According to composer and Siamese cat expert Jeanne Singer, the Siamese cat has spawned 14 new cat breeds! Richard Gebhardt, former president of the Cat Fanciers Association, documents in the same New York Times article that in the 1960s and 1970s, among other things, the breed struggled due to inbreeding while trying to maintain a near-impossible aesthetic. Fortunately, many registers expanded the restrictive standards, resulting in a larger and healthier population.
4. The story of the seal point cat
The growing popularity of Siamese cats outside of Thailand began with a single imported pair.
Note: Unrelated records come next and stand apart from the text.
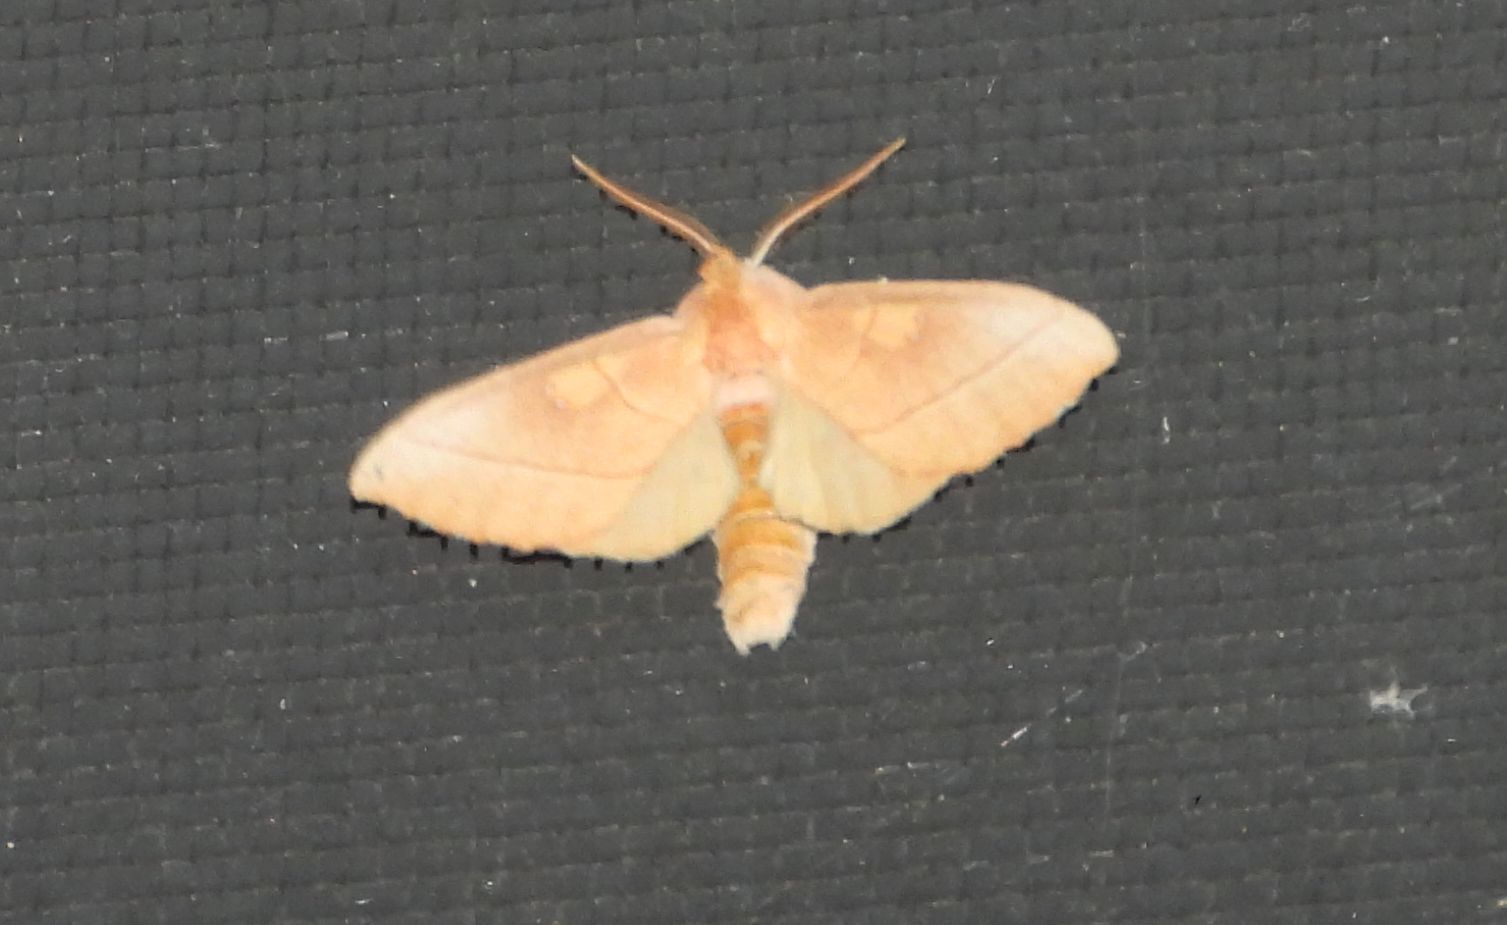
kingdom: Animalia
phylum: Arthropoda
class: Insecta
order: Lepidoptera
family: Notodontidae
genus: Nadata
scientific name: Nadata gibbosa
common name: White-dotted prominent
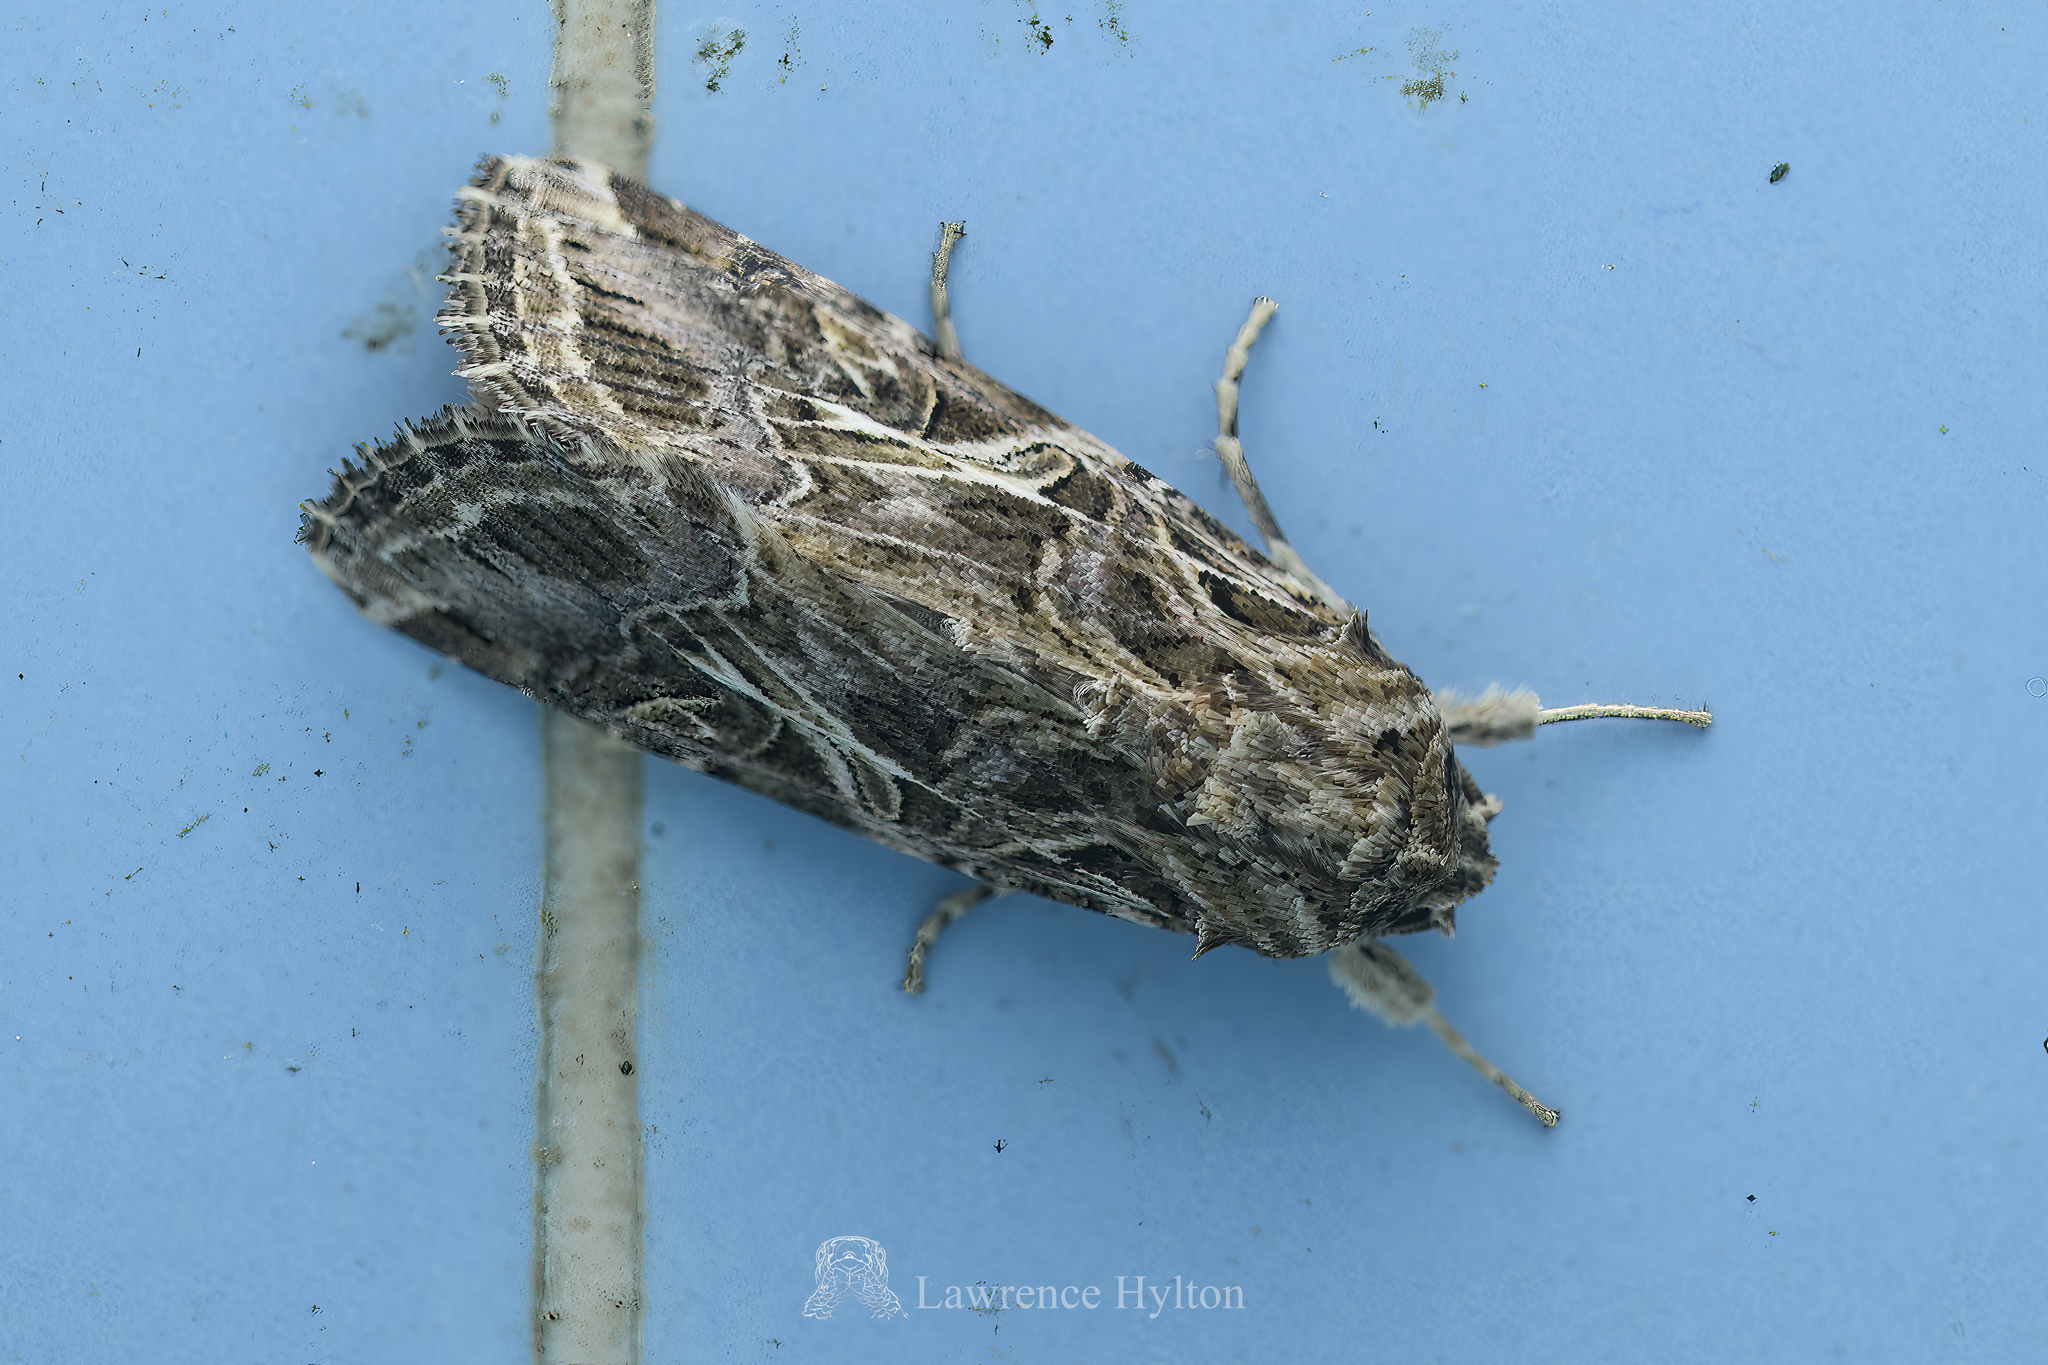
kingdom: Animalia
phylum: Arthropoda
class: Insecta
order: Lepidoptera
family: Noctuidae
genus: Spodoptera
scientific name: Spodoptera litura
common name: Asian cotton leafworm
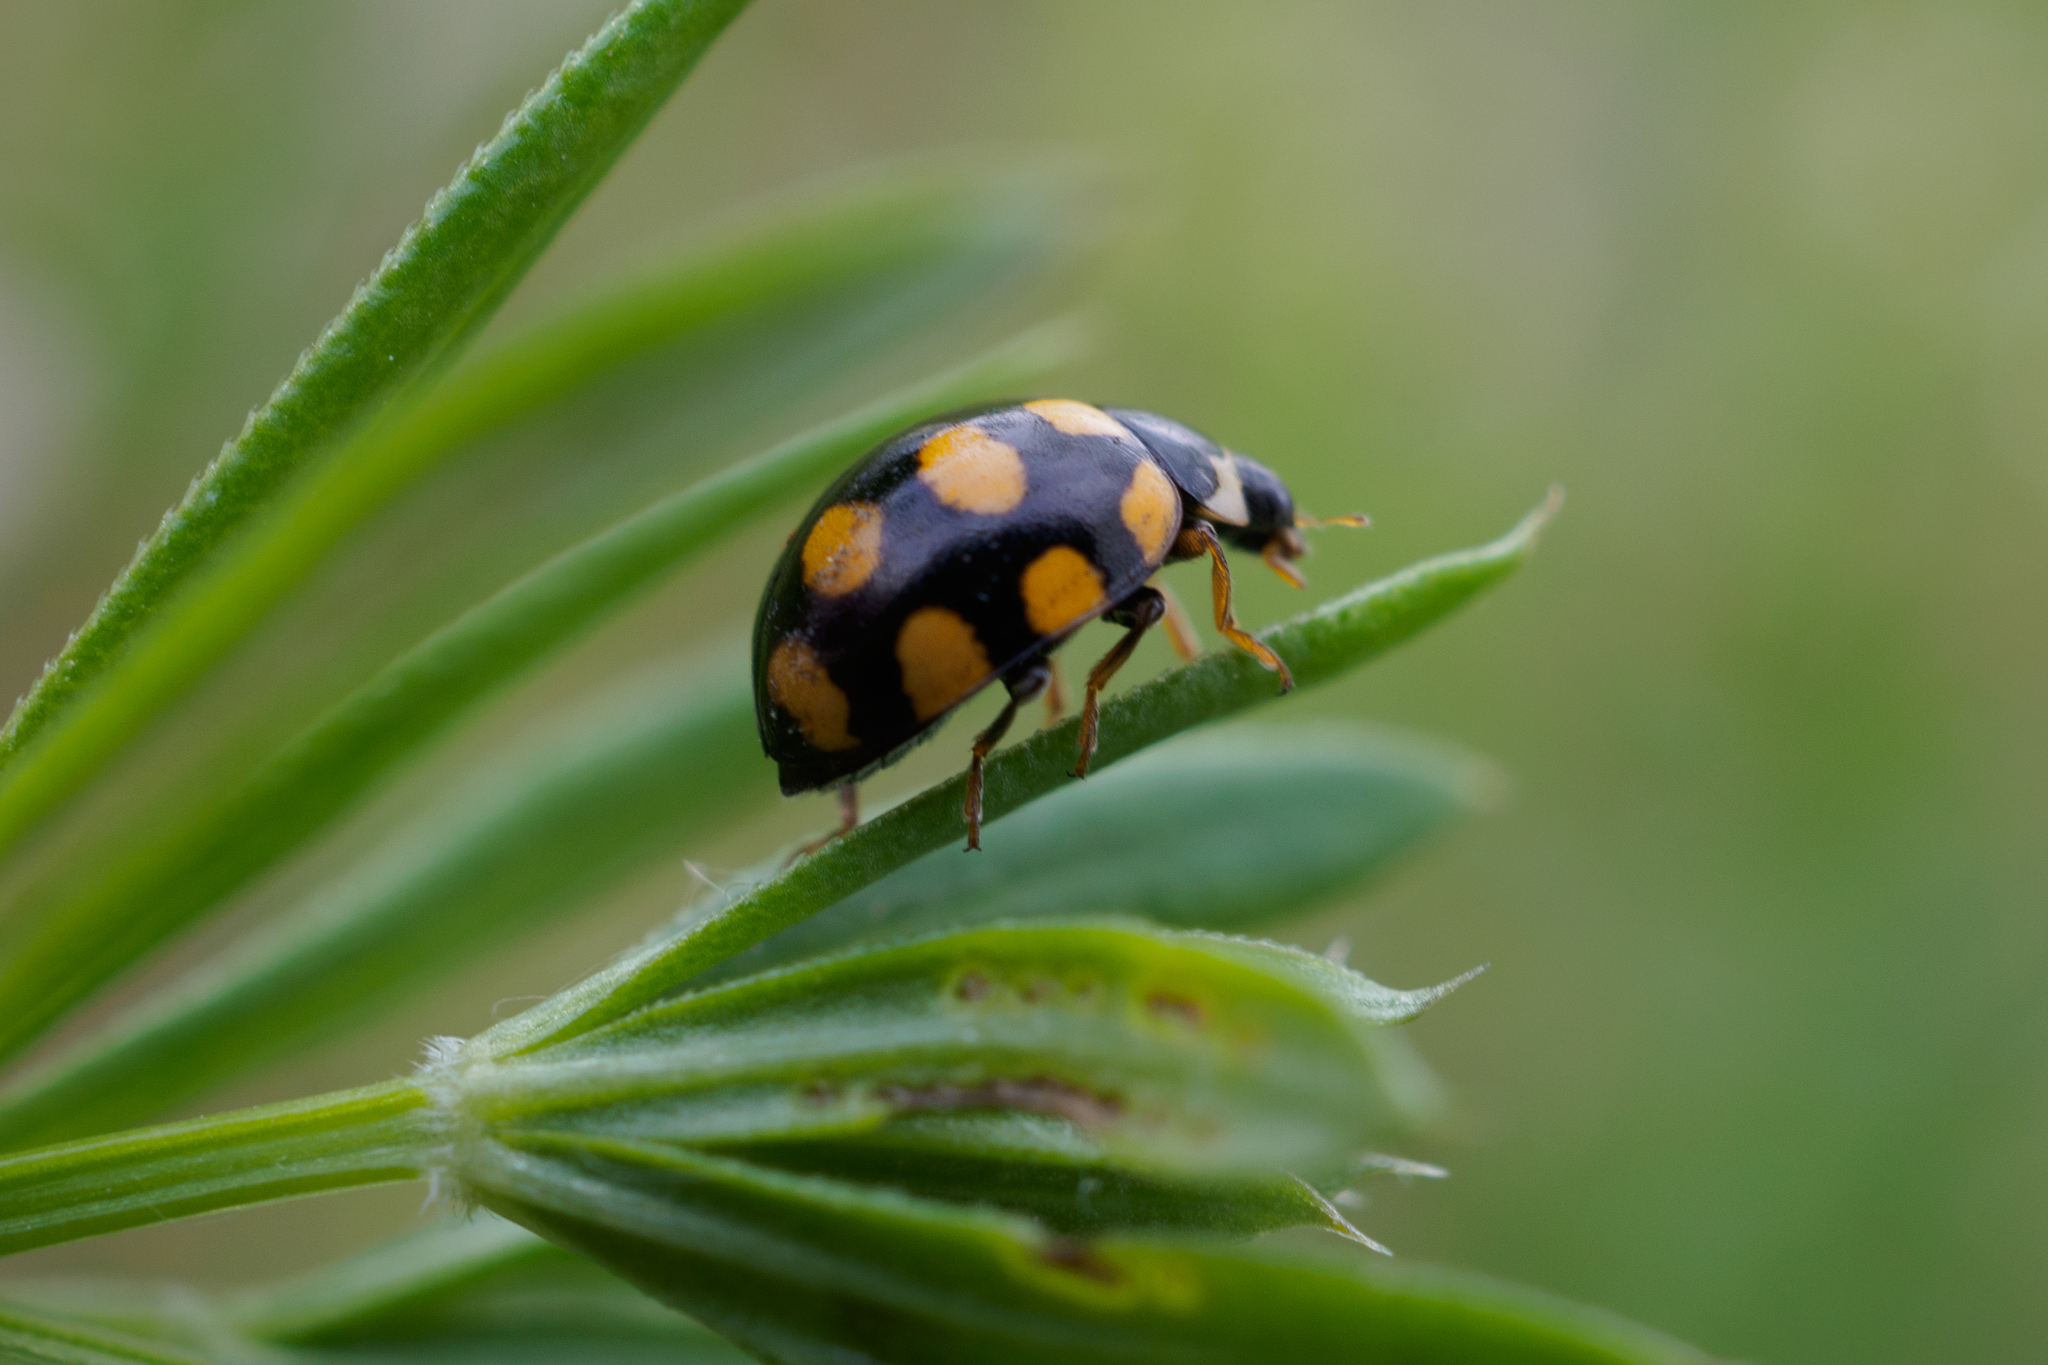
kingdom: Animalia
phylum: Arthropoda
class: Insecta
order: Coleoptera
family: Coccinellidae
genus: Coccinula
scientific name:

Pho and Mia came to England in the late 1880s, and their presence resulted in a love of seal cats. Seal point is the original foundation color point. The timing of their arrival couldn't have been better. It was Britain's dawning era of dog shows, cat shows and fancy registers. Creating the perfect storm to instantly catapult the Siamese breed into celebrity. Siamese cats are still considered to be one of the most famous cat breeds in the world.
About 100 years after Pho and Mia arrived in England, the exalted cat's creator, the Kingdom of Siam, reportedly imported Siamese cats into the country because they ran out of cats! The original seal cat was kept by higher class people such as kings and monks, and their excavations were usually palaces and temples. But over time, palaces collapsed along with the ruling class, taking most of the cats with them.
5. Myths and magic related to seal cats
Tamra Maeo (Treatises on Cats), also called The Cat-Book Poems, dates from the 16th century and shows a dark-pointed cat. An unknown author created the book in Siam and it is considered to be one of the earliest registers for cat breeds.
While the Siamese cat has been involved in royal court rituals over the centuries, their appeal has been steeped in superstition and because they were viewed as cheap.
Author Martin Clutterbuck states that the British Siamese Cat Club named its favorite breed "The Royal Cat of Siam" in 1901, but the King of Siam shot it down. with the words: "The king of Siam has neither a special race, nor is there a specially preserved one in his palace."
There are many Siameezer myths out there! According to legend, Siamese cats were the vessels for the souls of recently deceased members of the royal family. It is also believed that her crossed eyes were the result of guarding a sacred golden cup that a monk was too drunk with. Her eyes are blue from serving Heaven and causing a princess to kink her tail.
Truths, half-truths, and total fiction aside, seal cats have drawn our attention for centuries and will continue to do so for years to come!
Tell us: Do you have a seal cat? What race or racial mix is she?